BPJS Kesehatan sedang mengalami defisit Rp28 triliun dan berniat menaikkan iuran anggotanya.

Tunjangan cuti tahunan anggota Dewan Pengawas dan Anggota Direksi Badan Penyelenggara Jaminan Sosial atau BPJS Kesehatan naik dua kali lipat.

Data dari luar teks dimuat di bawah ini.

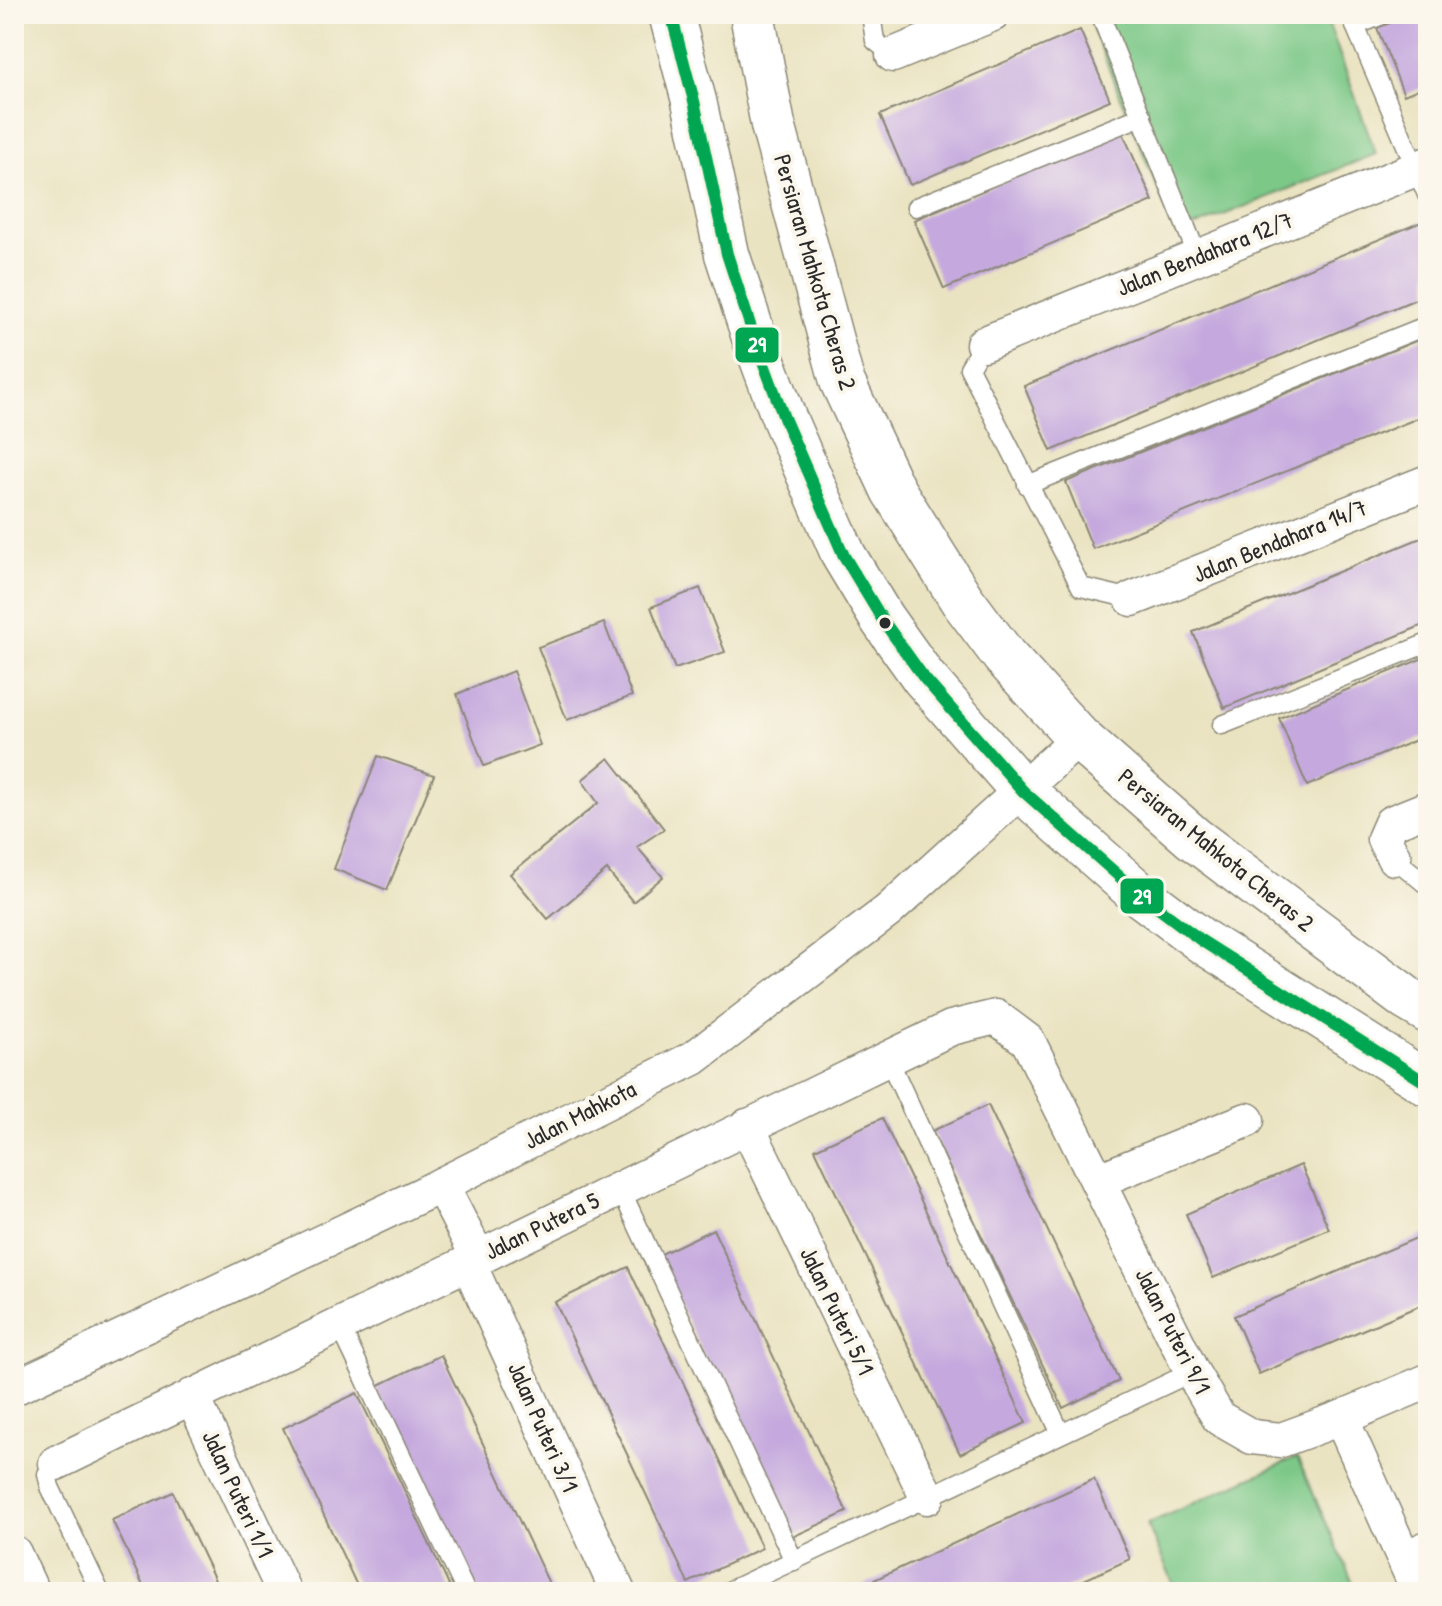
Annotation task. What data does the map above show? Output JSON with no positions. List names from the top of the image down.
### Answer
{
  "streets": {
    "street": [
      "Jalan Bendahara 12/7",
      "Persiaran Mahkota Cheras 2",
      "Jalan Bendahara 14/7",
      "Jalan Mahkota",
      "Jalan Putera 5",
      "Jalan Puteri 5/1",
      "Jalan Puteri 9/1",
      "Jalan Puteri 3/1",
      "Jalan Puteri 1/1"
    ]
  },
  "crossings": [
    ["Persiaran Mahkota Cheras 2", "Jalan Mahkota"],
    ["Jalan Mahkota", "Jalan Puteri 3/1"],
    ["Jalan Putera 5", "Jalan Puteri 5/1"],
    ["Jalan Putera 5", "Jalan Puteri 9/1"],
    ["Jalan Putera 5", "Jalan Puteri 3/1"],
    ["Jalan Putera 5", "Jalan Puteri 1/1"]
  ],
  "lines": ["transit line 29"]
}
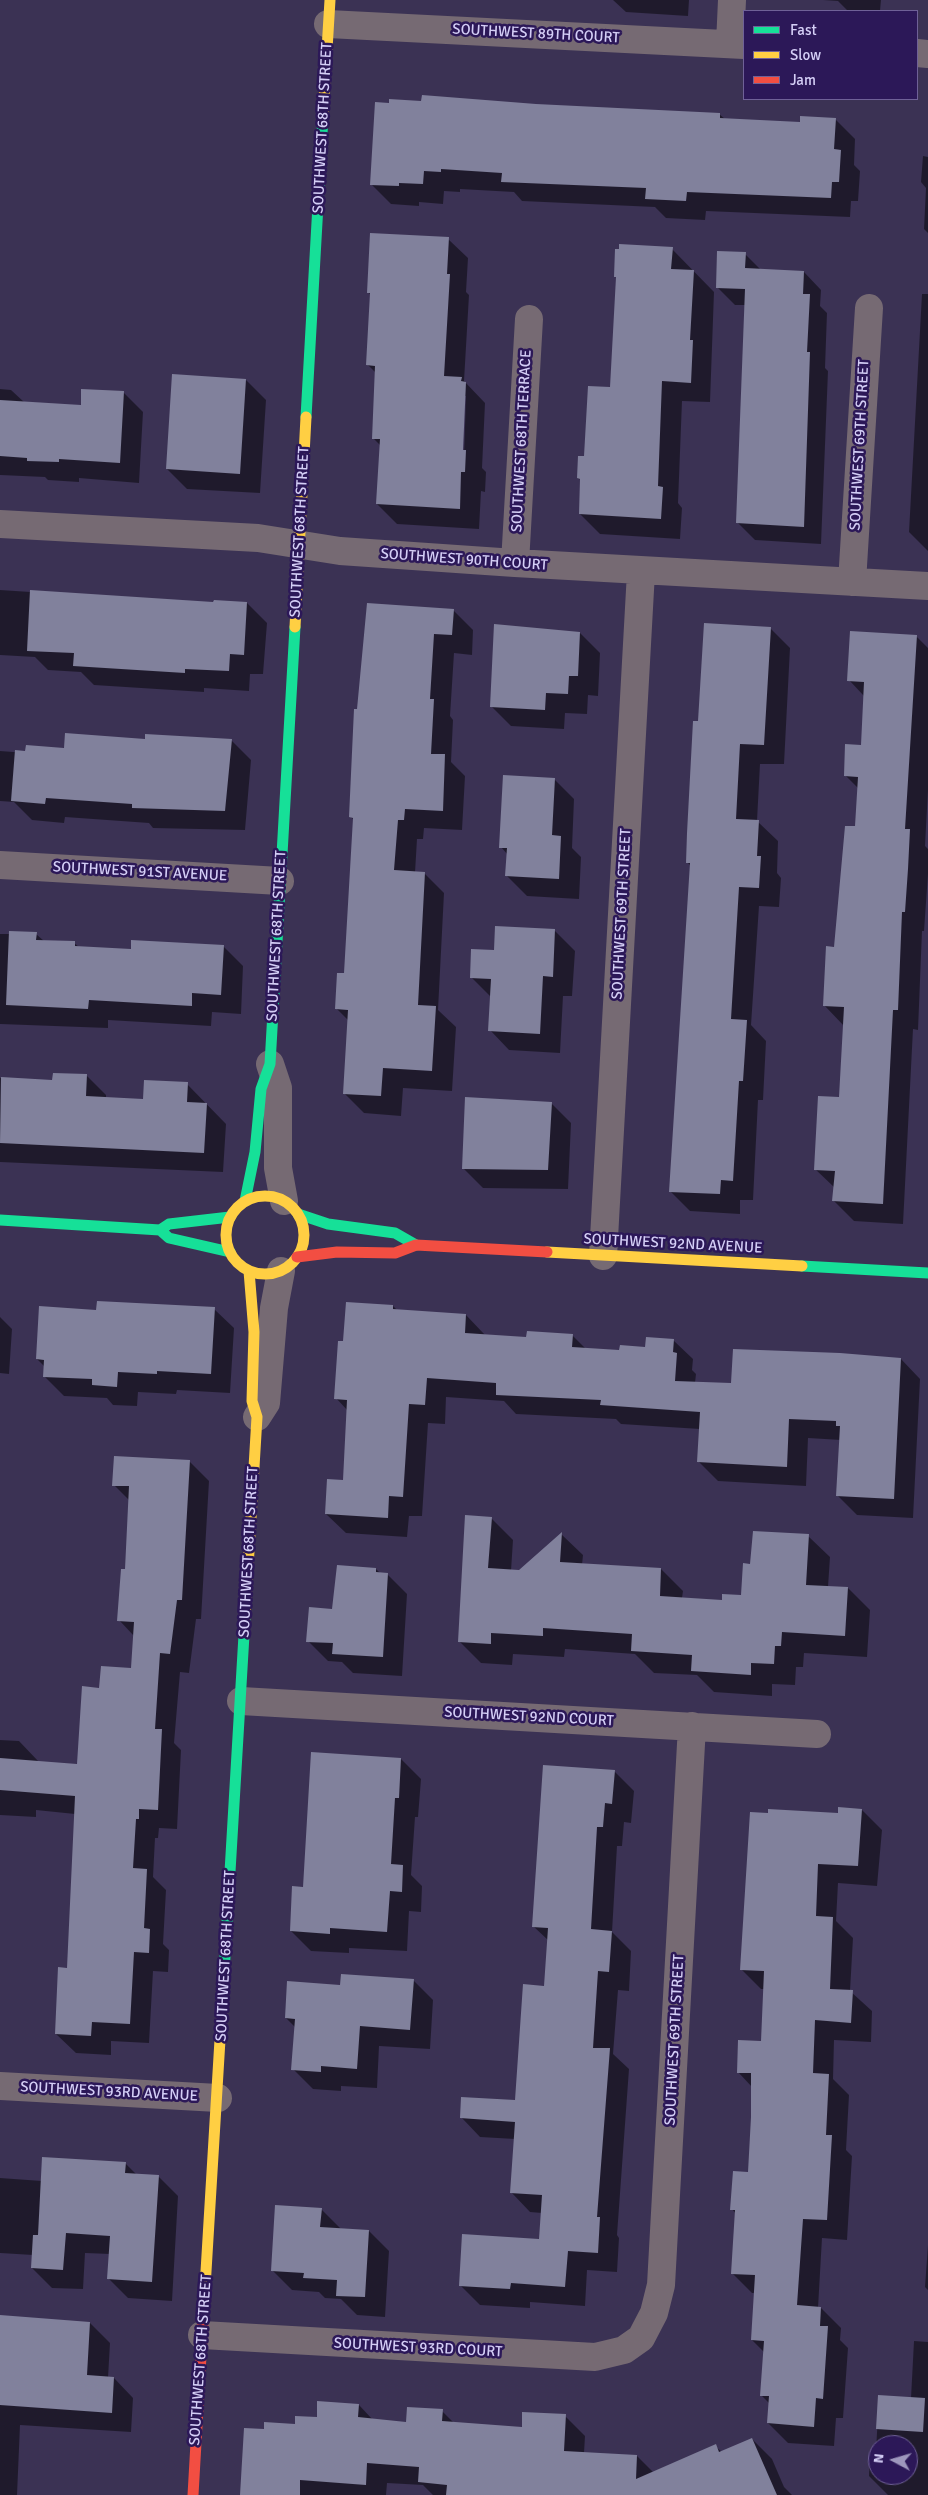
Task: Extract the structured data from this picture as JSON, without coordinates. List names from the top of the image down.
{
  "streets": {
    "street": [
      "SOUTHWEST 89TH COURT",
      "SOUTHWEST 68TH STREET",
      "SOUTHWEST 68TH TERRACE",
      "SOUTHWEST 69TH STREET",
      "SOUTHWEST 90TH COURT",
      "SOUTHWEST 91ST AVENUE",
      "SOUTHWEST 92ND AVENUE",
      "SOUTHWEST 92ND COURT",
      "SOUTHWEST 93RD AVENUE",
      "SOUTHWEST 93RD COURT"
    ]
  },
  "crossings": [
    ["SOUTHWEST 89TH COURT", "SOUTHWEST 68TH STREET"],
    ["SOUTHWEST 68TH STREET", "SOUTHWEST 90TH COURT"],
    ["SOUTHWEST 68TH STREET", "SOUTHWEST 91ST AVENUE"],
    ["SOUTHWEST 68TH STREET", "SOUTHWEST 92ND AVENUE"],
    ["SOUTHWEST 68TH STREET", "SOUTHWEST 92ND COURT"],
    ["SOUTHWEST 68TH STREET", "SOUTHWEST 93RD AVENUE"],
    ["SOUTHWEST 68TH STREET", "SOUTHWEST 93RD COURT"],
    ["SOUTHWEST 68TH TERRACE", "SOUTHWEST 90TH COURT"],
    ["SOUTHWEST 69TH STREET", "SOUTHWEST 90TH COURT"],
    ["SOUTHWEST 69TH STREET", "SOUTHWEST 92ND AVENUE"],
    ["SOUTHWEST 69TH STREET", "SOUTHWEST 92ND COURT"],
    ["SOUTHWEST 69TH STREET", "SOUTHWEST 93RD COURT"]
  ],
  "legend": ["Fast", "Slow", "Jam"],
  "north": "left"
}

Besarannya mencapai sekitar Rp300 juta.

Kenaikan itu tertuang dalam Peraturan Menteri Keuangan (PMK) No 112/PMK.02/2019. Beleid itu merupakan perubahan dari aturan sebelumnya yakni PMK No 34/PMK.02/2015.

Menteri Keuangan Sri Mulyani Indrawati pun buka suara terkait kenaikan tersebut. Menurutnya, kenaikan tersebut merupakan urusan internal BPJS dan enggan mengaitkannya dengan isu kenaikan iuran BPJS.

"Itu adalah internal mereka yang berhubungan dengan masalah administrasi yang berhubungan dengan pengaturan cuti maupun pembayarannya. Jadi sama sekali beda," kata Menteri Sri Mulyani di Jakarta, Senin (12/8).

Menteri Sri Mulyani menjelaskan, kondisi keuangan BPJS Kesehatan yang tengah mengalami defisit hingga Rp28 triliun tidak ada kaitannya dengan kenaikan tunjangan untuk para pimpinan. Saat ini, pemerintah masih terus mencari jalan keluar dari permasalahan tersebut.

"Tidak ada hubungannya itu. Itu adalah masalah internal yang kita perikss bagaimana mereka mengatur. Itu sama sekali berbeda," tuturnya.

Sri Mulyani pun berjanji bakal membahas isu-isu terkait BPJS kesehatan secara lebih mendalam, baik itu masalah kenaikan iuran hingga defisit keuangan yang tengah terjadi. Saat ini, pihaknya masih melakukan pembahasan terkait masalah tersebut.

"Kalau BPJS kesehatan dengan iuran dan lain-lain, nanti kita sampaikan secara lebih komprehensif dalam bentuk perpresnya," kata dia.

Dalam sebuah kesempatan Dirut BPJS Ketenagakerjaan Agus Susanto pernah menyebutkan bahwa penghasilannya mencapai Rp150 juta per bulan. Gaji tersebut seharusnya juga merupakan patokan yang sama dengan besaran Dirut BPJS Kesehatan. Menurutnya, itu artinya, tunjangan cuti tahunan yang dia terima bisa mencapai Rp300 juta.

Sementara itu gaji direksi lainnya sekitar 90 persen dari gaji dirut, gaji Ketua Dewas BPJSTK mencapai 60 persen dari gaji dirut dan anggota dewas 54 persen dari gaji dirut. Ketentuan itu juga telah diatur dalam Perpres No. 110 Tahun 2013.